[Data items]
╭──
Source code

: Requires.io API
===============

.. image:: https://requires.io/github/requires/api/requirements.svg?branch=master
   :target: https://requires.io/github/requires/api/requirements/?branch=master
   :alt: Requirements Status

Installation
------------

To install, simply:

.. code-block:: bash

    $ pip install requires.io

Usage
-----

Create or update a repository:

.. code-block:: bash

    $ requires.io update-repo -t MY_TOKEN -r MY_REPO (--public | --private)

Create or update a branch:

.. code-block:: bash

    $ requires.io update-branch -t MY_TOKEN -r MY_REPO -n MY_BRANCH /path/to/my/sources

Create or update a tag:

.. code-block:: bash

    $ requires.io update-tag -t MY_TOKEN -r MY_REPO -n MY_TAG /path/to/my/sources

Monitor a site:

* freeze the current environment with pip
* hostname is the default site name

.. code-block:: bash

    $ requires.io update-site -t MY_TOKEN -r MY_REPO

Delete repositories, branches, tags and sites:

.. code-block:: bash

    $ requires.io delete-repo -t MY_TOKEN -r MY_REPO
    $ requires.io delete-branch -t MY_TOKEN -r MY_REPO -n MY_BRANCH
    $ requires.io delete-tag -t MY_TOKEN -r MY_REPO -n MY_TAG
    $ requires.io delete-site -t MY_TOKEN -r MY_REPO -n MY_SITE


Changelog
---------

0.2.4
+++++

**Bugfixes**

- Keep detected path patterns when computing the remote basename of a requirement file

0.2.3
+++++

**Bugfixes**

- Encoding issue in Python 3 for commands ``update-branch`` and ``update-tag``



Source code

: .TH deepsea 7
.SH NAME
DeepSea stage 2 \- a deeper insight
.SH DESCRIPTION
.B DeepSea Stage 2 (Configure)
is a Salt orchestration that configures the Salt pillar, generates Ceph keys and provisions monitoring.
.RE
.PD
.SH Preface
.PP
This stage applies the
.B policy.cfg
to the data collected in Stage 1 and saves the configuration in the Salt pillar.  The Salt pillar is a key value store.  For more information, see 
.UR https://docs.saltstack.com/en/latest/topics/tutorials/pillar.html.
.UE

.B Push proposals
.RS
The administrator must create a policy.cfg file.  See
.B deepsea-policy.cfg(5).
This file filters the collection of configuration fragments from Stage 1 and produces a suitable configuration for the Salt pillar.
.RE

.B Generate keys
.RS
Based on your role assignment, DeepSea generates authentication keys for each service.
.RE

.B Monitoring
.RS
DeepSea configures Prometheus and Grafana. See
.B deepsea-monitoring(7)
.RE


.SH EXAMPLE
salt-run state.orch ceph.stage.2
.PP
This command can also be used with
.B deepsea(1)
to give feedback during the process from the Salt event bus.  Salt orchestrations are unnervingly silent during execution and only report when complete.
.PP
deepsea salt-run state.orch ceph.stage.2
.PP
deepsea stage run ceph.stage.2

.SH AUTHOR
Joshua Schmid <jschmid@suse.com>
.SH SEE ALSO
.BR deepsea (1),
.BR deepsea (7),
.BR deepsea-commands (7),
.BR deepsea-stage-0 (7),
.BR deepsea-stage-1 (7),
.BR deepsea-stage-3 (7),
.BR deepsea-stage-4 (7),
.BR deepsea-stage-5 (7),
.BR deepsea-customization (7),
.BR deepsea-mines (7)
╰──
╭──
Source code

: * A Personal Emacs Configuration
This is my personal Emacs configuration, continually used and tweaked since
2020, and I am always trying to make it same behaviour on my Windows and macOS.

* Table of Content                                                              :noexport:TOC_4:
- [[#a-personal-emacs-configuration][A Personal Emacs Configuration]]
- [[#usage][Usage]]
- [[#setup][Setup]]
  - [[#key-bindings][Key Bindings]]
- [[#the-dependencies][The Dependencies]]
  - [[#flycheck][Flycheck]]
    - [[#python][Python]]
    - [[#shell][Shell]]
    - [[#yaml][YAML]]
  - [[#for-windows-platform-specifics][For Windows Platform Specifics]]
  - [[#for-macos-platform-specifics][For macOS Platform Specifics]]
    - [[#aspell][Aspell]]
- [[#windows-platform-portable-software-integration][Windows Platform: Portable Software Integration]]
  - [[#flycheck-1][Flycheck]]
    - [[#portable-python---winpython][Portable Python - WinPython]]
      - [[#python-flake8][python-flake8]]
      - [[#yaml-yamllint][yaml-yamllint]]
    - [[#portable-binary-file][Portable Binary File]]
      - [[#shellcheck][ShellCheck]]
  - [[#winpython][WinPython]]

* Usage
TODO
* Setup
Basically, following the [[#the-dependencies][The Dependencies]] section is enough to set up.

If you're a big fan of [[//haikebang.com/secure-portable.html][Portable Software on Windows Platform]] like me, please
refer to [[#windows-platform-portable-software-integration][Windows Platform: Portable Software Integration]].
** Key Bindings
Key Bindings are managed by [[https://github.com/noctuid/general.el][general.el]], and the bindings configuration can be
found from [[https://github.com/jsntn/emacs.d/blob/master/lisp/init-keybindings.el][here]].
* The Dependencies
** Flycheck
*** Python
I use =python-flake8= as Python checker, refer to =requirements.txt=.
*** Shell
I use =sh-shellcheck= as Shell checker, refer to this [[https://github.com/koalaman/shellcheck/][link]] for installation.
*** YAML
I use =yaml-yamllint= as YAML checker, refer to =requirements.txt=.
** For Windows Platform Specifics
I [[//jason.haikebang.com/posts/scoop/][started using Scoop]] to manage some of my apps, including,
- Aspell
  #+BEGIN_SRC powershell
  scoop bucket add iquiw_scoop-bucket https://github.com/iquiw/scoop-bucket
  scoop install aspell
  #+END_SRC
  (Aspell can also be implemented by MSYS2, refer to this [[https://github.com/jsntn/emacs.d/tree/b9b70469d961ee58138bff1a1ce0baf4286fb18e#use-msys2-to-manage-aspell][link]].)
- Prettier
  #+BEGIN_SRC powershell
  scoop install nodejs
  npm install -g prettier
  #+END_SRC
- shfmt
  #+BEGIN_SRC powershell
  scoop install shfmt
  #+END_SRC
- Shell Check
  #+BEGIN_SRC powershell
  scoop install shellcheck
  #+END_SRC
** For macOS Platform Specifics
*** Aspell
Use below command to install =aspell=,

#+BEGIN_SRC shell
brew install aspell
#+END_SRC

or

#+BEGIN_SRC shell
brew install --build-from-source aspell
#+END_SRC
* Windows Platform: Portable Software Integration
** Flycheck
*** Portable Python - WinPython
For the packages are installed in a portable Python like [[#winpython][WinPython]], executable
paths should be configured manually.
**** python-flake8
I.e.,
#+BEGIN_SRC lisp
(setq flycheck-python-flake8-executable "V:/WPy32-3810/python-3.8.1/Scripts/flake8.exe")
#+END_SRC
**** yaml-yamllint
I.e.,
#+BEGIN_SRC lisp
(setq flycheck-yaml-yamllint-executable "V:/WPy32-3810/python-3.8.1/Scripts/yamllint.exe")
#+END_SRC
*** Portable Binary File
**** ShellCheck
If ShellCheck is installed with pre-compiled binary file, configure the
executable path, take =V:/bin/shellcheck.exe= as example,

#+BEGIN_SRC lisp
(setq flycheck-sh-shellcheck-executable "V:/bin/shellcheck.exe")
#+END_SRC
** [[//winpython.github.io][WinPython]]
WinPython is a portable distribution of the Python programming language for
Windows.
╰──
_Task goal_.
Among the lines above, find those carrying the word "like" and copy them out.

_Task response_.
If you're a big fan of [[//haikebang.com/secure-portable.html][Portable Software on Windows Platform]] like me, please
For the packages are installed in a portable Python like [[#winpython][WinPython]], executable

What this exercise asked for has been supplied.